=== CO MASZ ZROBIĆ ===
1. Który wątek komentarz o serialu nazywa niemal kopią wątku Gorączki z „Polskich dróg”?
2. Podaj dalszy ciąg komentarza o serialu, zaczynając od miejsca po jego ostatnim zdaniu.

=== FRAGMENT TEKSTU ===
Ogólnie miło, że powstają takie seriale, ale jako miłośnik seriali z lat 60-70 muszę wrzucić kilka uwag.
Przede wszystkim zżynanie pomysłów fabularnych z "Polskich dróg" - watęk Ryszkowskiego, to niemal kopia wątku Gorączki z PD - również wiele drobniejszych "podobieństw" w scenariuszu daje się co chwilę wyłapać (piszę na podstawie chyba pierwszych odcinków)
Język bohaterów uwspółcześniony, młodzi ludzie tak nie mówili przed wojną, mnie to razi.
Sporo niedoróbek w detalach o jakie warto zadbać w przypadku serialu historycznego: stroje (wygniecione czapki esesmanów), wdzianka naszych chłopaków, jak spod igły - ogólnie aparycja młodych aktorów taka za bardzo współczesna. W ogóle postacie hitlerowców jakieś takie bezbarwne, śmiesznawe wręcz - porównajcie z demonicznym Sewerynem czy Talarem w Polskich Drogach. Brakuje rozmachu w dekoracjach i charakteryzacji, ale rozumiem, że budżet itd
Zupełnie nie czuć atmosfery okupacyjnej, poczucia zagrożenia, dramatu młodego pokolenia. Ogólnie jest tak kolorowo i komiksowo, jeśli chodzi o fabułę.

=== FRAGMENTY DANYCH ===
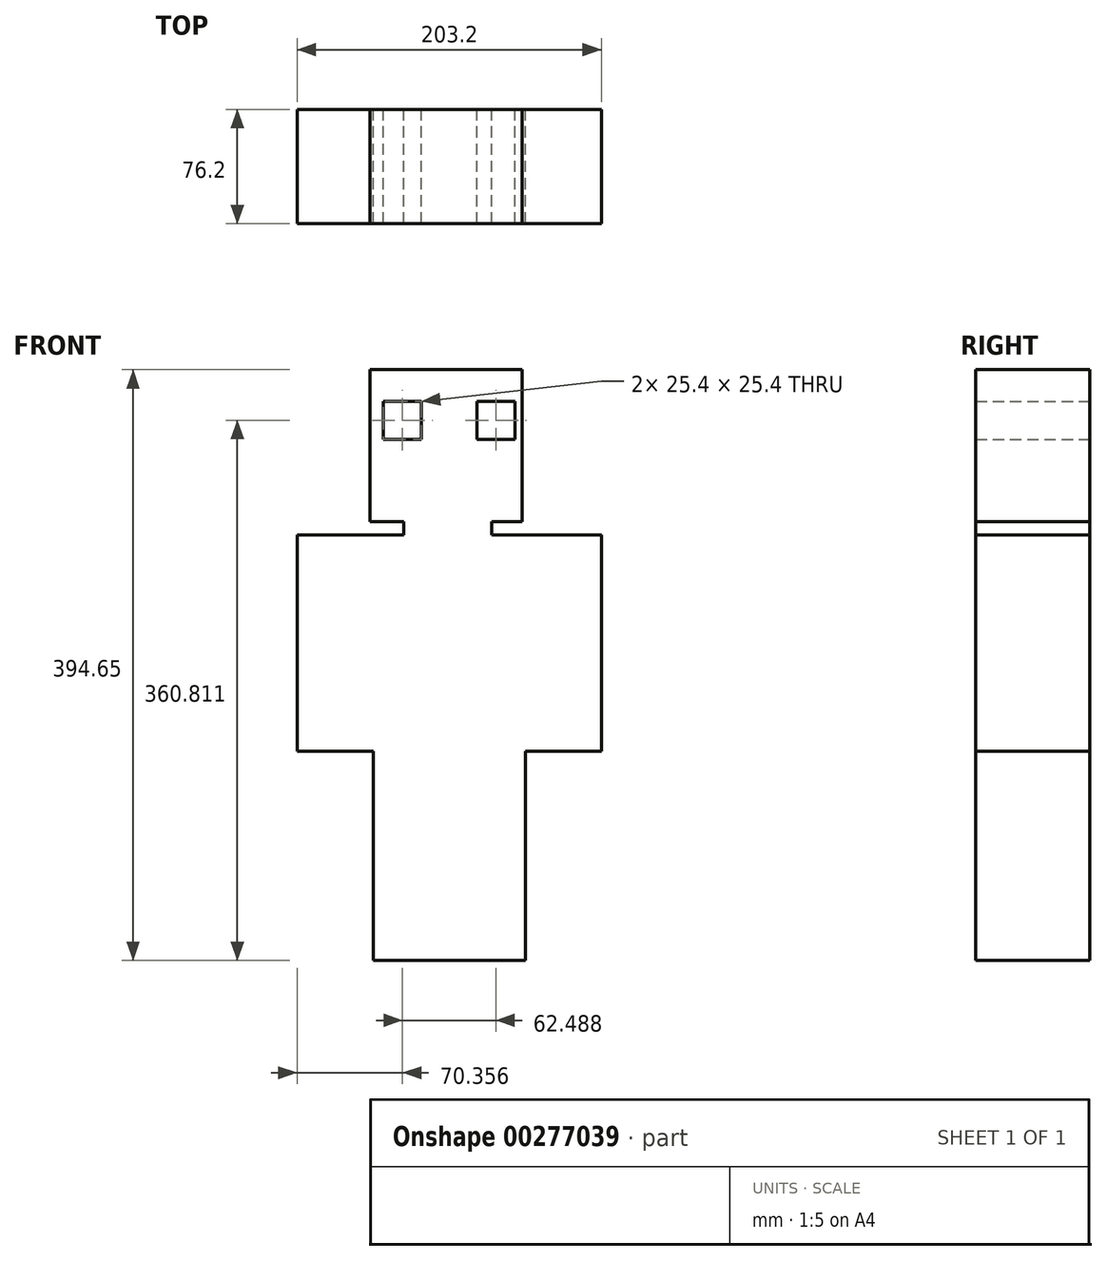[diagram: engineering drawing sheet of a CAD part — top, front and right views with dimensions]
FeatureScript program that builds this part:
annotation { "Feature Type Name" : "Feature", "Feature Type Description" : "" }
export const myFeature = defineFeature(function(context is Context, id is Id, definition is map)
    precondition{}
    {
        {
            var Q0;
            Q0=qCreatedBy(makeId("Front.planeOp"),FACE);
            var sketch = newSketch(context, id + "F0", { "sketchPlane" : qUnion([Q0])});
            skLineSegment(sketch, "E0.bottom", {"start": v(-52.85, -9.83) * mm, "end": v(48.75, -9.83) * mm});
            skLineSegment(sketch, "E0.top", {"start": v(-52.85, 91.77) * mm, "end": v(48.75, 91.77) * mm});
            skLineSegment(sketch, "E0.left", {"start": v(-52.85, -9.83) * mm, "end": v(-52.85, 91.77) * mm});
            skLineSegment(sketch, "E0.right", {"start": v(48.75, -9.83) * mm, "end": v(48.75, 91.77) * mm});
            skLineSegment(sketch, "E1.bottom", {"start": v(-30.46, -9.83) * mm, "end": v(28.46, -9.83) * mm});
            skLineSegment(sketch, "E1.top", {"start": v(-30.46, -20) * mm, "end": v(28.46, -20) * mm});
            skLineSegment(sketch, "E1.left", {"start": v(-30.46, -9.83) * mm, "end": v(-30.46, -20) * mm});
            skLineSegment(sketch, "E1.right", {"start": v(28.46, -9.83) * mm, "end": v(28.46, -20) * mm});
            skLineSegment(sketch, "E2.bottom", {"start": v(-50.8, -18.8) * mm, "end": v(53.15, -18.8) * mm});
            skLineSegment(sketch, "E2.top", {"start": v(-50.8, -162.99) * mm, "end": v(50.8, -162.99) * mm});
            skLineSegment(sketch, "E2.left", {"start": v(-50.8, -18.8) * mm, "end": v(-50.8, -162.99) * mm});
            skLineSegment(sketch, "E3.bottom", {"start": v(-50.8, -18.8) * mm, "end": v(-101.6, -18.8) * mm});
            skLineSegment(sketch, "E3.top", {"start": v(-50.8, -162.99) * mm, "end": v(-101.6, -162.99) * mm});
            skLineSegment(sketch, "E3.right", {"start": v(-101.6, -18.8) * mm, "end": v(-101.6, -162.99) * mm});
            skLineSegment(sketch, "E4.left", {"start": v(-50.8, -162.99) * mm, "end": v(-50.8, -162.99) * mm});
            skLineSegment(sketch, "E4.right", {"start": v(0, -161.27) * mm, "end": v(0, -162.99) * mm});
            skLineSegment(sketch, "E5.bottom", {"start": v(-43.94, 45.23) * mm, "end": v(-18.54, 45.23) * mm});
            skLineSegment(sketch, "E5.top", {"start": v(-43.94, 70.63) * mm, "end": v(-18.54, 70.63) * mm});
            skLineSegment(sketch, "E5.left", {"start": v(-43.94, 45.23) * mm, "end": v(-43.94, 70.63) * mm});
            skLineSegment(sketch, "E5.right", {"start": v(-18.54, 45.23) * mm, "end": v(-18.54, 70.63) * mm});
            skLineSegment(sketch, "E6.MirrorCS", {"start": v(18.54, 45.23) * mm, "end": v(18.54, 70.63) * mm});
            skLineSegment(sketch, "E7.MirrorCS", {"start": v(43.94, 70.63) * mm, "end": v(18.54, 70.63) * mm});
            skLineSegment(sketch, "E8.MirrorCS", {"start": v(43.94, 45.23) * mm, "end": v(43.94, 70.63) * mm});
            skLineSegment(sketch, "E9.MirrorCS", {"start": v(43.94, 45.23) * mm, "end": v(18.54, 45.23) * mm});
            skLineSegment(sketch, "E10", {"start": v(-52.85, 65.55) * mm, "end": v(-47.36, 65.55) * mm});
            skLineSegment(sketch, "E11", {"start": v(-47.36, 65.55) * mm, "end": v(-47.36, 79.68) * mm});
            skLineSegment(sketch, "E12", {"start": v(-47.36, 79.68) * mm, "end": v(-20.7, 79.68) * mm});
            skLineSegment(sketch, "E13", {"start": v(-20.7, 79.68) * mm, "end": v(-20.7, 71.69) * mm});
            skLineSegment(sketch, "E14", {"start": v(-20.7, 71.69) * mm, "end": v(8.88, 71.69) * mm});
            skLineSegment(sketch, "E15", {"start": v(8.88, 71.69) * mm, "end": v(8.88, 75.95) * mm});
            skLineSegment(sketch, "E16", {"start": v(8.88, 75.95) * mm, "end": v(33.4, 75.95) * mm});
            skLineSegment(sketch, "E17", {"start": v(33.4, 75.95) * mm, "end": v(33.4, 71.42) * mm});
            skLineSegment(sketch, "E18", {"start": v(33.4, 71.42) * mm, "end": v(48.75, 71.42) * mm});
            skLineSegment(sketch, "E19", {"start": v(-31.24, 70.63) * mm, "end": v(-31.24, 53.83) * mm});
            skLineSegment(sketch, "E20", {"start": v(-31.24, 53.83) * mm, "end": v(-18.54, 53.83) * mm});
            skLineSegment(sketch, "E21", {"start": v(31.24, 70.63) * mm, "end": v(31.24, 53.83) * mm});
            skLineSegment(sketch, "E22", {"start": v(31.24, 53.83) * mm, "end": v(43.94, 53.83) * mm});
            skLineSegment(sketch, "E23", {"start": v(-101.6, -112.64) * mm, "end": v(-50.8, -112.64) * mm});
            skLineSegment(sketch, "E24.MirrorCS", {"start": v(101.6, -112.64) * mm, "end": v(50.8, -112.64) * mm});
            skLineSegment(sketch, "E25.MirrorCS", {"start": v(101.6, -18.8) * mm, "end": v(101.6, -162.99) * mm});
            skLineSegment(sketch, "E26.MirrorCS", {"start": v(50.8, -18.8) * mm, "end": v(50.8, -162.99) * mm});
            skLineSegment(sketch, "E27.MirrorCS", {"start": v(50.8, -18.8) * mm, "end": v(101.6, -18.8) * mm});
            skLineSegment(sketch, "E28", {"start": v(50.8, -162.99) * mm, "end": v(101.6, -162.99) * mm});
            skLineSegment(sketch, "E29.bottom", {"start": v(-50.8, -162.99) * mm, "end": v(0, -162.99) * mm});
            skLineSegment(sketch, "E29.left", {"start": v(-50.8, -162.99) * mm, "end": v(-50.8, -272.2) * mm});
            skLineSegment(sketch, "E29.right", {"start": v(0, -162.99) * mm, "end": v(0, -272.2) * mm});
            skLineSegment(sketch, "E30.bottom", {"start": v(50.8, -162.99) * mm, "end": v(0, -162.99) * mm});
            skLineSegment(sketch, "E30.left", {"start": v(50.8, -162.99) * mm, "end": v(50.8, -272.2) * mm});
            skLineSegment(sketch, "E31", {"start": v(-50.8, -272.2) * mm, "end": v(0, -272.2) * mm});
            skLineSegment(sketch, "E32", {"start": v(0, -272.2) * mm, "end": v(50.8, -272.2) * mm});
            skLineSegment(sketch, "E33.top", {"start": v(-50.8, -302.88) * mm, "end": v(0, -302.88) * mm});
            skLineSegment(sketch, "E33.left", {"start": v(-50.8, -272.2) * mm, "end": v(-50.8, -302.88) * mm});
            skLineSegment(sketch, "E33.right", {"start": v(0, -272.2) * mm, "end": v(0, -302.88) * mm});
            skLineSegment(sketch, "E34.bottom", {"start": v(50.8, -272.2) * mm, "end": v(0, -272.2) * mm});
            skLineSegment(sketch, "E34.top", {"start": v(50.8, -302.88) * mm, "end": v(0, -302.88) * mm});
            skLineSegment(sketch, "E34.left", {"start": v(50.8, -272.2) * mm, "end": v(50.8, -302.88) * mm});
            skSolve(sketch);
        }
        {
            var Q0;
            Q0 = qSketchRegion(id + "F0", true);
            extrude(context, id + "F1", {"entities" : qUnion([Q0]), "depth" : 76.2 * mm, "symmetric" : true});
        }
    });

=== ODPOWIEDZI DO ĆWICZENIA ===
1. Wątek Ryszkowskiego.

2.
Globisz ze swoją tuszą w roli pensjonariusza getta... W ogóle getto trochę przedstawione jak znośna dzielnica gorszej kategorii, a nie piekło na ziemi.
na plus: sam fakt, że taki serial powstał, muzyka, podoba mi się A. Pawlicki, ma coś z przedwojennego warszawskiego cwaniaka
"ale rozumiem, że budżet itd"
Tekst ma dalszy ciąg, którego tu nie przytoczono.